# Data for analysis
=-=-=-=-=
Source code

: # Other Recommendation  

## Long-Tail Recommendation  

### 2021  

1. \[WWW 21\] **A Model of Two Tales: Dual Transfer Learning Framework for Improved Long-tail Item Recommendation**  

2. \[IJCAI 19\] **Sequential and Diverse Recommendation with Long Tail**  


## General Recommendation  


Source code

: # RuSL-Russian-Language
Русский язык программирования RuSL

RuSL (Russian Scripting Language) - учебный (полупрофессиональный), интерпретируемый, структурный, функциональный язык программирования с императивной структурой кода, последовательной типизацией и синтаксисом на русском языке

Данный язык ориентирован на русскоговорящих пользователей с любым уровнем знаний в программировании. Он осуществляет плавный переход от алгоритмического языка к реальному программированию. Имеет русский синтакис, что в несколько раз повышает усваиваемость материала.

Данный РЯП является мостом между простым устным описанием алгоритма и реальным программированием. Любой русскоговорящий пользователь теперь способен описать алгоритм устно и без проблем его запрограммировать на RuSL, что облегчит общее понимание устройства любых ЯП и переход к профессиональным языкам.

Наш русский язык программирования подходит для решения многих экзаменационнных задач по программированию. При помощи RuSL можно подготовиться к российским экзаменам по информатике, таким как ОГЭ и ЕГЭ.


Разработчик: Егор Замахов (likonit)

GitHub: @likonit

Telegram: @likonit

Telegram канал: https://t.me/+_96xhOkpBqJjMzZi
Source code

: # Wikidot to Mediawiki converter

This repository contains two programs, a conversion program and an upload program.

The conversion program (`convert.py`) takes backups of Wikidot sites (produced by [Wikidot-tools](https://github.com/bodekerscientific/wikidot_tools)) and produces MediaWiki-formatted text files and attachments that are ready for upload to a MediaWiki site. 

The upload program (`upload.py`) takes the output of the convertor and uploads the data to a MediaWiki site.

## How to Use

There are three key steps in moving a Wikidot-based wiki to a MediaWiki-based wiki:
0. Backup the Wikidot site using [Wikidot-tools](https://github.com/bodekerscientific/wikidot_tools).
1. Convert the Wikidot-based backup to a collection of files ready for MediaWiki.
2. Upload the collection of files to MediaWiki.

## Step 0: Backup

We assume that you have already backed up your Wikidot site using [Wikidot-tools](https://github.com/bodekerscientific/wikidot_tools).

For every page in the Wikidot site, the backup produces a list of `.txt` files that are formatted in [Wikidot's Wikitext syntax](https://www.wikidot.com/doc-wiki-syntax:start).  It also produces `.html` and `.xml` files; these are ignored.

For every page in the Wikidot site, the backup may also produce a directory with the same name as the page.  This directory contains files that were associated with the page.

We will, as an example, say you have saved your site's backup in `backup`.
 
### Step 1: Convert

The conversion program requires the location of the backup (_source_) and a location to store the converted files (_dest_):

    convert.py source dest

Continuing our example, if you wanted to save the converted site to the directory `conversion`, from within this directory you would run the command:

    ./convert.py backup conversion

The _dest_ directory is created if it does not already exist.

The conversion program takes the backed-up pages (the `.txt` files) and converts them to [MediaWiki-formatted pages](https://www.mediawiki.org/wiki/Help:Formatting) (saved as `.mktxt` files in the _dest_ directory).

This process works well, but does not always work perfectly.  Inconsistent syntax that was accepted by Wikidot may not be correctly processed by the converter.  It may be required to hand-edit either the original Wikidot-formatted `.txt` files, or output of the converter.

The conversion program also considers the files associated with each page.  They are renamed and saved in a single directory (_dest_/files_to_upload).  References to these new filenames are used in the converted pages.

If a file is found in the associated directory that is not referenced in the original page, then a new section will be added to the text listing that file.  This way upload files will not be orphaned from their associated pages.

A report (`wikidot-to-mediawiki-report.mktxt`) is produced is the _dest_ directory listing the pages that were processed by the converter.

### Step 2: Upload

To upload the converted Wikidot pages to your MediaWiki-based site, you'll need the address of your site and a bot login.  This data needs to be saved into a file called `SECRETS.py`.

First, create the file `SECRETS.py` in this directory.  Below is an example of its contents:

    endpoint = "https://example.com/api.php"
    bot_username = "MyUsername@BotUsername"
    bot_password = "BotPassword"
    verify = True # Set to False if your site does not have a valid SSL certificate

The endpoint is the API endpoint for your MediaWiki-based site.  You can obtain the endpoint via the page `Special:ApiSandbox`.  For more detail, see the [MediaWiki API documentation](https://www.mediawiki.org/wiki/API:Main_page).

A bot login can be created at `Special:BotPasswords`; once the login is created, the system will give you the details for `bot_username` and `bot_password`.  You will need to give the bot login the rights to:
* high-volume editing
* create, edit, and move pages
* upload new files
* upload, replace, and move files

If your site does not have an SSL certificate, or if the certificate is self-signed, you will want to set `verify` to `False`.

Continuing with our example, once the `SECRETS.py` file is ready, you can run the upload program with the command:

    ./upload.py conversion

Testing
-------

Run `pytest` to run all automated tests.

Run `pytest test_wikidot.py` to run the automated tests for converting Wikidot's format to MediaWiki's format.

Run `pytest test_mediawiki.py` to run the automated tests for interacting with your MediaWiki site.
=-=-=-=-=
# Try it
Exactly as they appear above, write out all of the lines.

# Written solution
Source code

: # Other Recommendation  

## Long-Tail Recommendation  

### 2021  

1. \[WWW 21\] **A Model of Two Tales: Dual Transfer Learning Framework for Improved Long-tail Item Recommendation**  

2. \[IJCAI 19\] **Sequential and Diverse Recommendation with Long Tail**  


## General Recommendation  


Source code

: # RuSL-Russian-Language
Русский язык программирования RuSL

RuSL (Russian Scripting Language) - учебный (полупрофессиональный), интерпретируемый, структурный, функциональный язык программирования с императивной структурой кода, последовательной типизацией и синтаксисом на русском языке

Данный язык ориентирован на русскоговорящих пользователей с любым уровнем знаний в программировании. Он осуществляет плавный переход от алгоритмического языка к реальному программированию. Имеет русский синтакис, что в несколько раз повышает усваиваемость материала.

Данный РЯП является мостом между простым устным описанием алгоритма и реальным программированием. Любой русскоговорящий пользователь теперь способен описать алгоритм устно и без проблем его запрограммировать на RuSL, что облегчит общее понимание устройства любых ЯП и переход к профессиональным языкам.

Наш русский язык программирования подходит для решения многих экзаменационнных задач по программированию. При помощи RuSL можно подготовиться к российским экзаменам по информатике, таким как ОГЭ и ЕГЭ.


Разработчик: Егор Замахов (likonit)

GitHub: @likonit

Telegram: @likonit

Telegram канал: https://t.me/+_96xhOkpBqJjMzZi
Source code

: # Wikidot to Mediawiki converter

This repository contains two programs, a conversion program and an upload program.

The conversion program (`convert.py`) takes backups of Wikidot sites (produced by [Wikidot-tools](https://github.com/bodekerscientific/wikidot_tools)) and produces MediaWiki-formatted text files and attachments that are ready for upload to a MediaWiki site. 

The upload program (`upload.py`) takes the output of the convertor and uploads the data to a MediaWiki site.

## How to Use

There are three key steps in moving a Wikidot-based wiki to a MediaWiki-based wiki:
0. Backup the Wikidot site using [Wikidot-tools](https://github.com/bodekerscientific/wikidot_tools).
1. Convert the Wikidot-based backup to a collection of files ready for MediaWiki.
2. Upload the collection of files to MediaWiki.

## Step 0: Backup

We assume that you have already backed up your Wikidot site using [Wikidot-tools](https://github.com/bodekerscientific/wikidot_tools).

For every page in the Wikidot site, the backup produces a list of `.txt` files that are formatted in [Wikidot's Wikitext syntax](https://www.wikidot.com/doc-wiki-syntax:start).  It also produces `.html` and `.xml` files; these are ignored.

For every page in the Wikidot site, the backup may also produce a directory with the same name as the page.  This directory contains files that were associated with the page.

We will, as an example, say you have saved your site's backup in `backup`.
 
### Step 1: Convert

The conversion program requires the location of the backup (_source_) and a location to store the converted files (_dest_):

    convert.py source dest

Continuing our example, if you wanted to save the converted site to the directory `conversion`, from within this directory you would run the command:

    ./convert.py backup conversion

The _dest_ directory is created if it does not already exist.

The conversion program takes the backed-up pages (the `.txt` files) and converts them to [MediaWiki-formatted pages](https://www.mediawiki.org/wiki/Help:Formatting) (saved as `.mktxt` files in the _dest_ directory).

This process works well, but does not always work perfectly.  Inconsistent syntax that was accepted by Wikidot may not be correctly processed by the converter.  It may be required to hand-edit either the original Wikidot-formatted `.txt` files, or output of the converter.

The conversion program also considers the files associated with each page.  They are renamed and saved in a single directory (_dest_/files_to_upload).  References to these new filenames are used in the converted pages.

If a file is found in the associated directory that is not referenced in the original page, then a new section will be added to the text listing that file.  This way upload files will not be orphaned from their associated pages.

A report (`wikidot-to-mediawiki-report.mktxt`) is produced is the _dest_ directory listing the pages that were processed by the converter.

### Step 2: Upload

To upload the converted Wikidot pages to your MediaWiki-based site, you'll need the address of your site and a bot login.  This data needs to be saved into a file called `SECRETS.py`.

First, create the file `SECRETS.py` in this directory.  Below is an example of its contents:

    endpoint = "https://example.com/api.php"
    bot_username = "MyUsername@BotUsername"
    bot_password = "BotPassword"
    verify = True # Set to False if your site does not have a valid SSL certificate

The endpoint is the API endpoint for your MediaWiki-based site.  You can obtain the endpoint via the page `Special:ApiSandbox`.  For more detail, see the [MediaWiki API documentation](https://www.mediawiki.org/wiki/API:Main_page).

A bot login can be created at `Special:BotPasswords`; once the login is created, the system will give you the details for `bot_username` and `bot_password`.  You will need to give the bot login the rights to:
* high-volume editing
* create, edit, and move pages
* upload new files
* upload, replace, and move files

If your site does not have an SSL certificate, or if the certificate is self-signed, you will want to set `verify` to `False`.

Continuing with our example, once the `SECRETS.py` file is ready, you can run the upload program with the command:

    ./upload.py conversion

Testing
-------

Run `pytest` to run all automated tests.

Run `pytest test_wikidot.py` to run the automated tests for converting Wikidot's format to MediaWiki's format.

Run `pytest test_mediawiki.py` to run the automated tests for interacting with your MediaWiki site.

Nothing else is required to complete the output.